» Work instruction: The stretch from the line with "## The External Problem" through the line with "In particular, you’d" in the records below: write it out exactly, and nothing else.

Stored dataset items:

•••••

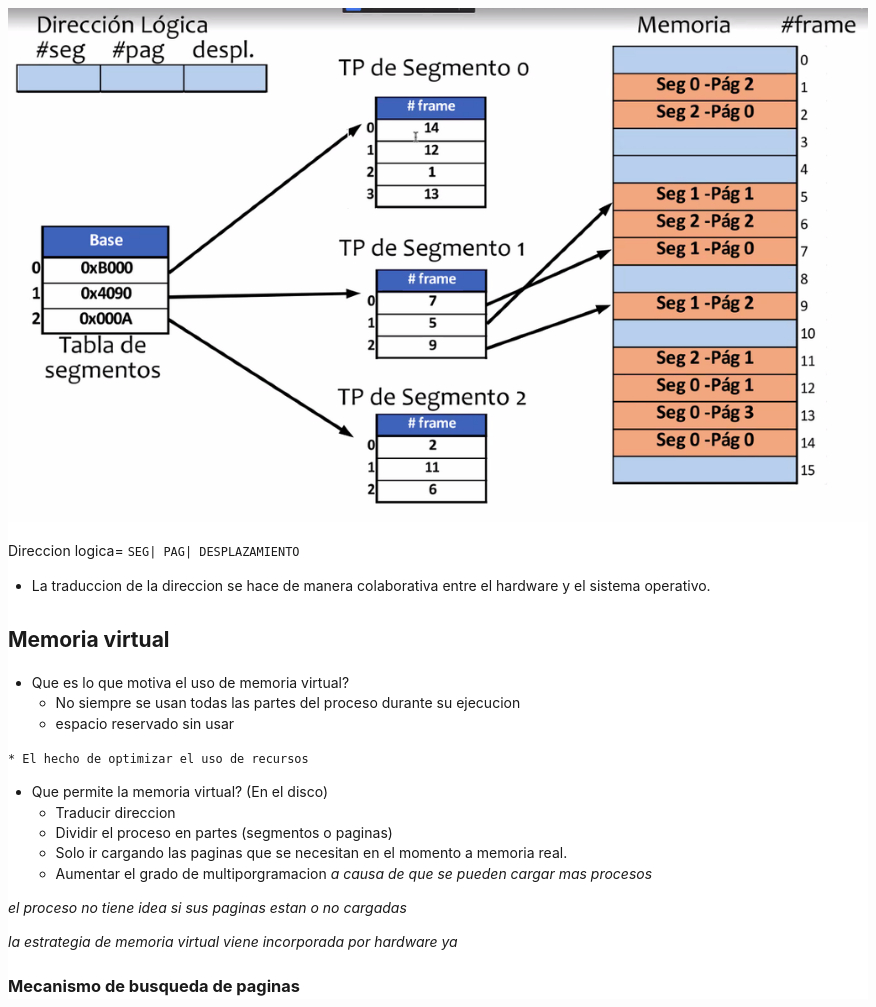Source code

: ![](pngss/2022-05-24-20-29-08.png)


Direccion logica= `SEG| PAG| DESPLAZAMIENTO`

* La traduccion de la direccion se hace de manera colaborativa entre el hardware y el sistema operativo.

 
## Memoria virtual

* Que es lo que motiva el uso de memoria virtual?
    * No siempre se usan todas las partes del proceso durante su ejecucion
    * espacio reservado sin usar

`* El hecho de optimizar el uso de recursos`

* Que permite la memoria virtual? (En el disco)
    * Traducir direccion
    * Dividir el proceso en partes (segmentos o paginas)
    * Solo ir cargando las paginas que se necesitan en el momento a memoria real.
    * Aumentar el grado de multiporgramacion _a causa de que se pueden cargar mas procesos_

_el proceso no tiene idea si sus paginas estan o no cargadas_

_la estrategia de memoria virtual viene incorporada por hardware ya_

### Mecanismo de busqueda de paginas

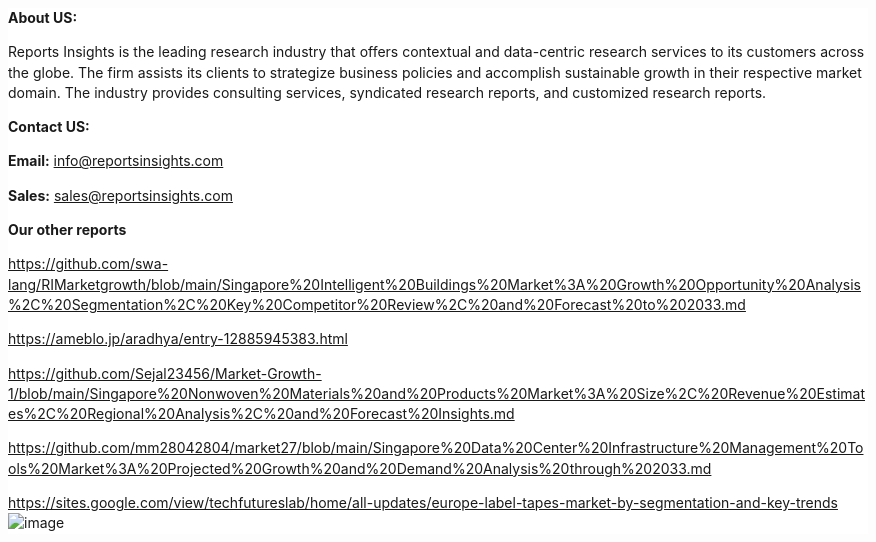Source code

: <strong><strong>About US</strong>:</strong>

Reports Insights is the leading research industry that offers contextual and data-centric research services to its customers across the globe. The firm assists its clients to strategize business policies and accomplish sustainable growth in their respective market domain. The industry provides consulting services, syndicated research reports, and customized research reports.

<strong>Contact US:</strong>

<p class=""""><b>Email:</b> <a href=mailto:info@reportsinsights.com>info@reportsinsights.com</a></p>
<p class=""""><b>Sales:</b> <a href=mailto:sales@reportsinsights.com>sales@reportsinsights.com</a></p>

<strong>Our other reports</strong>

<a href=https://github.com/swa-lang/RIMarketgrowth/blob/main/Singapore%20Intelligent%20Buildings%20Market%3A%20Growth%20Opportunity%20Analysis%2C%20Segmentation%2C%20Key%20Competitor%20Review%2C%20and%20Forecast%20to%202033.md>https://github.com/swa-lang/RIMarketgrowth/blob/main/Singapore%20Intelligent%20Buildings%20Market%3A%20Growth%20Opportunity%20Analysis%2C%20Segmentation%2C%20Key%20Competitor%20Review%2C%20and%20Forecast%20to%202033.md</a>

<a href=https://ameblo.jp/aradhya/entry-12885945383.html>https://ameblo.jp/aradhya/entry-12885945383.html</a>

<a href=https://github.com/Sejal23456/Market-Growth-1/blob/main/Singapore%20Nonwoven%20Materials%20and%20Products%20Market%3A%20Size%2C%20Revenue%20Estimates%2C%20Regional%20Analysis%2C%20and%20Forecast%20Insights.md>https://github.com/Sejal23456/Market-Growth-1/blob/main/Singapore%20Nonwoven%20Materials%20and%20Products%20Market%3A%20Size%2C%20Revenue%20Estimates%2C%20Regional%20Analysis%2C%20and%20Forecast%20Insights.md</a>

<a href=https://github.com/mm28042804/market27/blob/main/Singapore%20Data%20Center%20Infrastructure%20Management%20Tools%20Market%3A%20Projected%20Growth%20and%20Demand%20Analysis%20through%202033.md>https://github.com/mm28042804/market27/blob/main/Singapore%20Data%20Center%20Infrastructure%20Management%20Tools%20Market%3A%20Projected%20Growth%20and%20Demand%20Analysis%20through%202033.md</a>

<a href=https://sites.google.com/view/techfutureslab/home/all-updates/europe-label-tapes-market-by-segmentation-and-key-trends>https://sites.google.com/view/techfutureslab/home/all-updates/europe-label-tapes-market-by-segmentation-and-key-trends</a>
![image](https://github.com/user-attachments/assets/7fdd39f4-3296-4051-8a23-56d541d372ff)
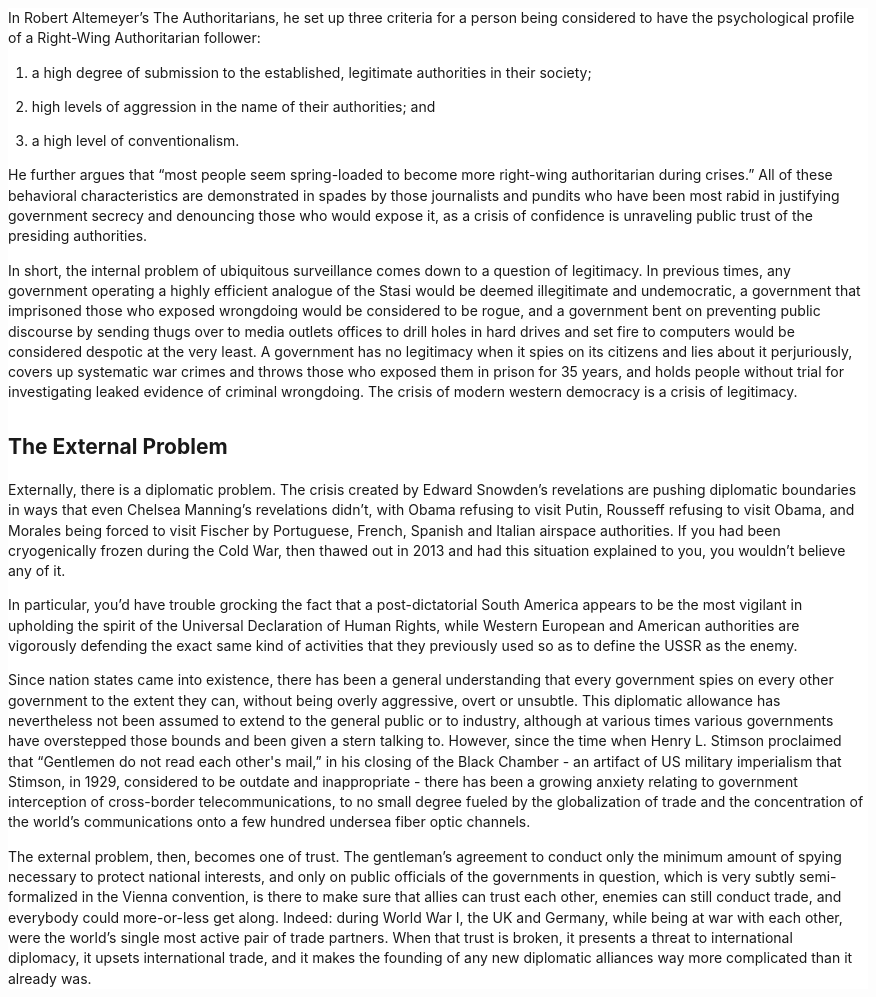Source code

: In Robert Altemeyer’s The Authoritarians, he set up three criteria for a person being considered to have the psychological profile of a Right-Wing Authoritarian follower: 

  1. a high degree of submission to the established, legitimate authorities in their society;

  2. high levels of aggression in the name of their authorities; and 

  3. a high level of conventionalism.

He further argues that “most people seem spring-loaded to become more right-wing authoritarian during crises.” All of these behavioral characteristics are demonstrated in spades by those journalists and pundits who have been most rabid in justifying government secrecy and denouncing those who would expose it, as a crisis of confidence is unraveling public trust of the presiding authorities.

In short, the internal problem of ubiquitous surveillance comes down to a question of legitimacy. In previous times, any government operating a highly efficient analogue of the Stasi would be deemed illegitimate and undemocratic, a government that imprisoned those who exposed wrongdoing would be considered to be rogue, and a government bent on preventing public discourse by sending thugs over to media outlets offices to drill holes in hard drives and set fire to computers would be considered despotic at the very least. A government has no legitimacy when it spies on its citizens and lies about it perjuriously, covers up systematic war crimes and throws those who exposed them in prison for 35 years, and holds people without trial for investigating leaked evidence of criminal wrongdoing. The crisis of modern western democracy is a crisis of legitimacy.


## The External Problem

Externally, there is a diplomatic problem. The crisis created by Edward Snowden’s revelations are pushing diplomatic boundaries in ways that even Chelsea Manning’s revelations didn’t, with Obama refusing to visit Putin, Rousseff refusing to visit Obama, and Morales being forced to visit Fischer by Portuguese, French, Spanish and Italian airspace authorities. If you had been cryogenically frozen during the Cold War, then thawed out in 2013 and had this situation explained to you, you wouldn’t believe any of it. 

In particular, you’d have trouble grocking the fact that a post-dictatorial South America appears to be the most vigilant in upholding the spirit of the Universal Declaration of Human Rights, while Western European and American authorities are vigorously defending the exact same kind of activities that they previously used so as to define the USSR as the enemy.

Since nation states came into existence, there has been a general understanding that every government spies on every other government to the extent they can, without being overly aggressive, overt or unsubtle. This diplomatic allowance has nevertheless not been assumed to extend to the general public or to industry, although at various times various governments have overstepped those bounds and been given a stern talking to. However, since the time when Henry L. Stimson proclaimed that “Gentlemen do not read each other's mail,” in his closing of the Black Chamber - an artifact of US military imperialism that Stimson, in 1929, considered to be outdate and inappropriate - there has been a growing anxiety relating to government interception of cross-border telecommunications, to no small degree fueled by the globalization of trade and the concentration of the world’s communications onto a few hundred undersea fiber optic channels. 

The external problem, then, becomes one of trust. The gentleman’s agreement to conduct only the minimum amount of spying necessary to protect national interests, and only on public officials of the governments in question, which is very subtly semi-formalized in the Vienna convention, is there to make sure that allies can trust each other, enemies can still conduct trade, and everybody could more-or-less get along. Indeed: during World War I, the UK and Germany, while being at war with each other, were the world’s single most active pair of trade partners. When that trust is broken, it presents a threat to international diplomacy, it upsets international trade, and it makes the founding of any new diplomatic alliances way more complicated than it already was.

•••••

» The completed task:
## The External Problem

Externally, there is a diplomatic problem. The crisis created by Edward Snowden’s revelations are pushing diplomatic boundaries in ways that even Chelsea Manning’s revelations didn’t, with Obama refusing to visit Putin, Rousseff refusing to visit Obama, and Morales being forced to visit Fischer by Portuguese, French, Spanish and Italian airspace authorities. If you had been cryogenically frozen during the Cold War, then thawed out in 2013 and had this situation explained to you, you wouldn’t believe any of it. 

In particular, you’d have trouble grocking the fact that a post-dictatorial South America appears to be the most vigilant in upholding the spirit of the Universal Declaration of Human Rights, while Western European and American authorities are vigorously defending the exact same kind of activities that they previously used so as to define the USSR as the enemy.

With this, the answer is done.